WORK INSTRUCTION 1 |
In the passage on SJTREM citations, which journal cited SJTREM material most frequently?
WORK INSTRUCTION 2 |
Return the passage on SJTREM citations from "The relatedness to" to "of journal content.", copied word for word.
WORK INSTRUCTION 3 |
Resume the passage on SJTREM citations, picking up after its final sentence.

EXTRACT |
_____

The relatedness to the content in SJTREM is also reflected in the number of citations received by other journals in the field. The journals that most frequently cited material published in SJTREM was (in ranking order; counting only journals with >10 citations) Resuscitation, Emergency Medicine Journal, Journal of Trauma Acute Care Surgery, Injury, Transfusion, Critical Care, American Journal of Emergency Medicine and Acta Anaesthesiologica Scandinavia. To the editors this is a testimony that material published in SJTREM is of interest to readership and investigators in the immediately related fields and, most importantly, receives attention outside Scandinavia and is cited both by European and North American based journals. We anticipate the attention and interest to increase with the growth and international perusal of journal content.

_____

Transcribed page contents
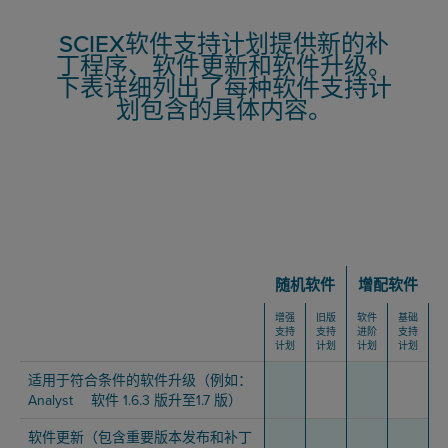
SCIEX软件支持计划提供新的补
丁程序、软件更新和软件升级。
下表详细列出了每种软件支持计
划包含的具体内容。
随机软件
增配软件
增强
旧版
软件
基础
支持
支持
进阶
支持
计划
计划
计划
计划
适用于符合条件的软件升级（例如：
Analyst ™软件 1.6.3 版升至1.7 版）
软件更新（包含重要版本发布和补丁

_____

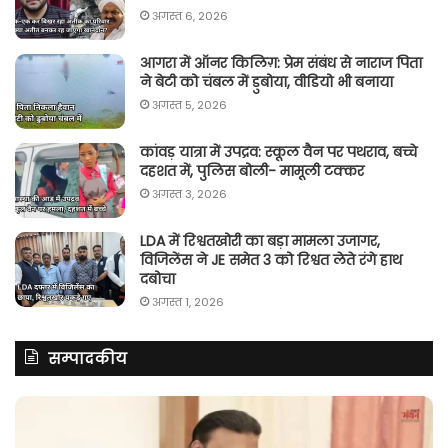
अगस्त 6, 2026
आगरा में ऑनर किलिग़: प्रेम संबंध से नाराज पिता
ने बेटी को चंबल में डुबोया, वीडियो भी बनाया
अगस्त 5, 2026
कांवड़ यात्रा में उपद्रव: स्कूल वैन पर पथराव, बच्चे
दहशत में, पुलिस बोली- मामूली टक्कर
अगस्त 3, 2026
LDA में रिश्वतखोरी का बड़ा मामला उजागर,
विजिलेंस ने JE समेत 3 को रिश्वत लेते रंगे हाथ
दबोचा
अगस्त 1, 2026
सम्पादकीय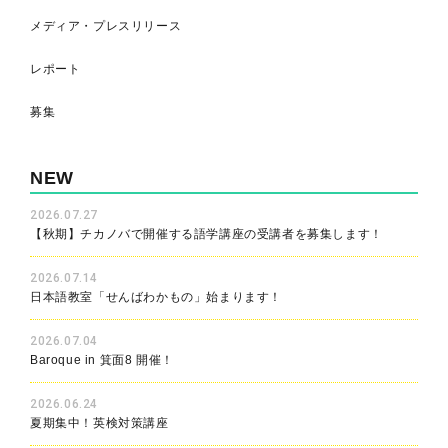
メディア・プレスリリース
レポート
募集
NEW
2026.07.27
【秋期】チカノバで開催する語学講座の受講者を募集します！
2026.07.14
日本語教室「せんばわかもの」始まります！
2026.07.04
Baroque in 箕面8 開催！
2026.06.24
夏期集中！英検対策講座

_____

WRITTEN REPLY 1 |
Resuscitation

WRITTEN REPLY 2 |
The relatedness to the content in SJTREM is also reflected in the number of citations received by other journals in the field. The journals that most frequently cited material published in SJTREM was (in ranking order; counting only journals with >10 citations) Resuscitation, Emergency Medicine Journal, Journal of Trauma Acute Care Surgery, Injury, Transfusion, Critical Care, American Journal of Emergency Medicine and Acta Anaesthesiologica Scandinavia. To the editors this is a testimony that material published in SJTREM is of interest to readership and investigators in the immediately related fields and, most importantly, receives attention outside Scandinavia and is cited both by European and North American based journals. We anticipate the attention and interest to increase with the growth and international perusal of journal content.

WRITTEN REPLY 3 |
Moreover, we need to recognize that the world-wide readership also value other papers differently in terms of views and downloads (see Figure 2), which does not necessarily overlap with the same papers that are most highly cited. However, most of these papers are recent releases, and it is expected that they will accumulate citations over time. Indeed, the top-viewed paper by Haddad et al. [31] is among the most cited papers over the past 2 recent years in the journal. The difference in the lists of ‘most cited’ and ‘most viewed’ only reflects the diverse role of publishing and the spread between clinical information, educational material and development of research instruments. Not incorporated into this equation is the role of social media – we currently have no direct overview of tweets and blogs that spread the information published in SJTREM, but expect this to be considerable with the current distribution and use of smartphones and tablets worldwide.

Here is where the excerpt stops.